Proverbs 14:23 - “In all toil there is profit.”
Proverbs 31:18 - “She perceives that her merchandise is profitable.”
Luke 19:13 - “Engage in business until I come.”
Humanity needs a sense of agency. Arguing for the rights of people to be called their preferred pronouns is senseless compared to working on projects like sending rockets into space, like Elon Musk. When aspiring toward excellence and meritocracy are pushed aside for an equity mandate, society is left with a very uncharismatic vision of the world: a shrinking economy divided amongst an ever-growing list of people dependent on government. There’s nothing energizing about that.
Post event, one guest rightly noted that his takeaway from the fireside was that “People make decisions based on their values and beliefs - it's important to not lose sight of this as we all sell our skills/services in the business world.” In other words, if we believe the system is keeping us down, we will have offense in our hearts toward others and God. This offense will dampen our desire to aspire to do great things, to work hard and to profit.
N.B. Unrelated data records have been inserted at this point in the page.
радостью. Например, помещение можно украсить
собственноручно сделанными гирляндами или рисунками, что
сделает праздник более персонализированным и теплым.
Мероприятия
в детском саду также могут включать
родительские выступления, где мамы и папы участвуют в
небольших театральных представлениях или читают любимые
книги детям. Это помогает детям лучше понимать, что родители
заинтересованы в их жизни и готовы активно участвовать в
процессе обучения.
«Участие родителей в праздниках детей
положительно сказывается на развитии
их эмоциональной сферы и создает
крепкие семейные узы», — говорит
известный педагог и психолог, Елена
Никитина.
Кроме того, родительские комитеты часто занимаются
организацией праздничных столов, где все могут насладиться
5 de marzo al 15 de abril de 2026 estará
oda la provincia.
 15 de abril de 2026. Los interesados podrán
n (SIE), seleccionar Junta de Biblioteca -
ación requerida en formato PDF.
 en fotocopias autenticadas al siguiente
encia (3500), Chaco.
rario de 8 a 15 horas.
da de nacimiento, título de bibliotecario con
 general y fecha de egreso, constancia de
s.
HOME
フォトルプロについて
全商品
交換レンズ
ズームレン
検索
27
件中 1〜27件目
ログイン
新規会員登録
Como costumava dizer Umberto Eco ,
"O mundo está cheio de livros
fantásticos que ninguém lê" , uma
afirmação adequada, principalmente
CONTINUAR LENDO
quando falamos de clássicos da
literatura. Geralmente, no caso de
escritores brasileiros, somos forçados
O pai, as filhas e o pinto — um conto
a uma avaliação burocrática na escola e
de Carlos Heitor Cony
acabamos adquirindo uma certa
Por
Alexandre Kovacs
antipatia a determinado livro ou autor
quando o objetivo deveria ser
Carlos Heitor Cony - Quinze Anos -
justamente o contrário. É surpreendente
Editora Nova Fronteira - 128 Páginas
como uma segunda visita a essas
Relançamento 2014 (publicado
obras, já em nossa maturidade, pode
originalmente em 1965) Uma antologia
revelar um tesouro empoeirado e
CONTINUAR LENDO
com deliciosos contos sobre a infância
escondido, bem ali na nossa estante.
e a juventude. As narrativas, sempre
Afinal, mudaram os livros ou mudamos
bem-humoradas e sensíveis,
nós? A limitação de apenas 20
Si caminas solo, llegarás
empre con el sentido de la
Likewise, if we are told we’re too privileged or toxic or racist then we’ll constantly be weighed down by this burden of guilt that impedes our ability to also aspire to do great things, work hard and profit.
Peter said he didn’t know how “widespread” this shift to the right was. Now three days post-election, we know. The quiet fist bumps I saw in San Francisco and the private confessional conversations Peter had with his CEO friends – those were happening in spades, and we didn’t know it. Maybe now more of us won’t be so silent anymore.